*Activity*. Show each line of the data below that has the word "azure" in it.

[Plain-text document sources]
----

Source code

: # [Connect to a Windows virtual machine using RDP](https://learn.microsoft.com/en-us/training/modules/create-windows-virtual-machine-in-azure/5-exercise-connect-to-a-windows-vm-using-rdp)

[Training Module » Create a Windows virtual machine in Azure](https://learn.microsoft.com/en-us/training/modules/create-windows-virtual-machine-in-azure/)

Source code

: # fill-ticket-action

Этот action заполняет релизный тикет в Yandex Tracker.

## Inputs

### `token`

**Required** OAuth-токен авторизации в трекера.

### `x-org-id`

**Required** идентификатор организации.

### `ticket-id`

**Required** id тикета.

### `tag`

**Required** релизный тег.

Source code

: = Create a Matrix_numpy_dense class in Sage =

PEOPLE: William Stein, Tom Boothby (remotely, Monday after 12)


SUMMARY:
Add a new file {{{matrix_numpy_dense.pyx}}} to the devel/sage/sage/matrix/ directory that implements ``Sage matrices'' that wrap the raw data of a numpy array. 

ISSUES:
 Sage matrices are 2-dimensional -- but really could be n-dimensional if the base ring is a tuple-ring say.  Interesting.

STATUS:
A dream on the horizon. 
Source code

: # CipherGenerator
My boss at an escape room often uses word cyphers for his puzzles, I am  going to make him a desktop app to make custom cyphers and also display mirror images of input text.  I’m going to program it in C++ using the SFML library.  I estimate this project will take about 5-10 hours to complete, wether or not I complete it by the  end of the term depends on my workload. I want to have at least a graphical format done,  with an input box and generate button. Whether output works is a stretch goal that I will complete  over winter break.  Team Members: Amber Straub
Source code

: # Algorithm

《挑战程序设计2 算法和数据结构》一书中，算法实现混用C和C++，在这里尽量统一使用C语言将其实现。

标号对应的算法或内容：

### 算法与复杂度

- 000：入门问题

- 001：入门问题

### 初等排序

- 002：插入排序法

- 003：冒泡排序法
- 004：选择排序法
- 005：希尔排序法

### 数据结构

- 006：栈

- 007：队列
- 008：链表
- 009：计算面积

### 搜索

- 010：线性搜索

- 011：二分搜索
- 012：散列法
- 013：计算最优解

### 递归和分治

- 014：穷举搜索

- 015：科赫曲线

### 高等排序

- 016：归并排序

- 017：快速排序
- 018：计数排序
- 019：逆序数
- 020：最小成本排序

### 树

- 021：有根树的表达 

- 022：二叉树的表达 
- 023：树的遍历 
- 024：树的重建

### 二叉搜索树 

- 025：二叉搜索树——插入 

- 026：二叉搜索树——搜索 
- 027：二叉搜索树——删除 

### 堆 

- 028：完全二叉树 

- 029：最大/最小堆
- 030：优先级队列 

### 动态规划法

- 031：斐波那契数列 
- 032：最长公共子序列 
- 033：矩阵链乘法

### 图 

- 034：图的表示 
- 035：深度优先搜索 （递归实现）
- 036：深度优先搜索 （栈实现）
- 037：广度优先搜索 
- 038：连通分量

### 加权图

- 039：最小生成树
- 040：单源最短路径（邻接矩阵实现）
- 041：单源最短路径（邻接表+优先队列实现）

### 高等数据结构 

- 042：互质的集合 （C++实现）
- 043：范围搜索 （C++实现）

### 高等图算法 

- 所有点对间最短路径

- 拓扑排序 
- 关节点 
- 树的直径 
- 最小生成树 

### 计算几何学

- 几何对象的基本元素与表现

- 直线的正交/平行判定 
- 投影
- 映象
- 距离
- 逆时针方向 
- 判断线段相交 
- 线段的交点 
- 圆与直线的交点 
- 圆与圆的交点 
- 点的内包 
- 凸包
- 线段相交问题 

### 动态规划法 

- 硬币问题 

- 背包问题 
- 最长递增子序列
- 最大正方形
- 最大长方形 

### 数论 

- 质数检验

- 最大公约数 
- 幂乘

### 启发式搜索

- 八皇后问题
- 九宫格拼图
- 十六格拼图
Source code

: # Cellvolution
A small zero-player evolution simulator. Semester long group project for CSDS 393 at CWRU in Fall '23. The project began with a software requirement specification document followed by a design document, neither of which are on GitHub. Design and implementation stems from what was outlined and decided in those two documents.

----

*Problem solution*.
: # [Connect to a Windows virtual machine using RDP](https://learn.microsoft.com/en-us/training/modules/create-windows-virtual-machine-in-azure/5-exercise-connect-to-a-windows-vm-using-rdp)
[Training Module » Create a Windows virtual machine in Azure](https://learn.microsoft.com/en-us/training/modules/create-windows-virtual-machine-in-azure/)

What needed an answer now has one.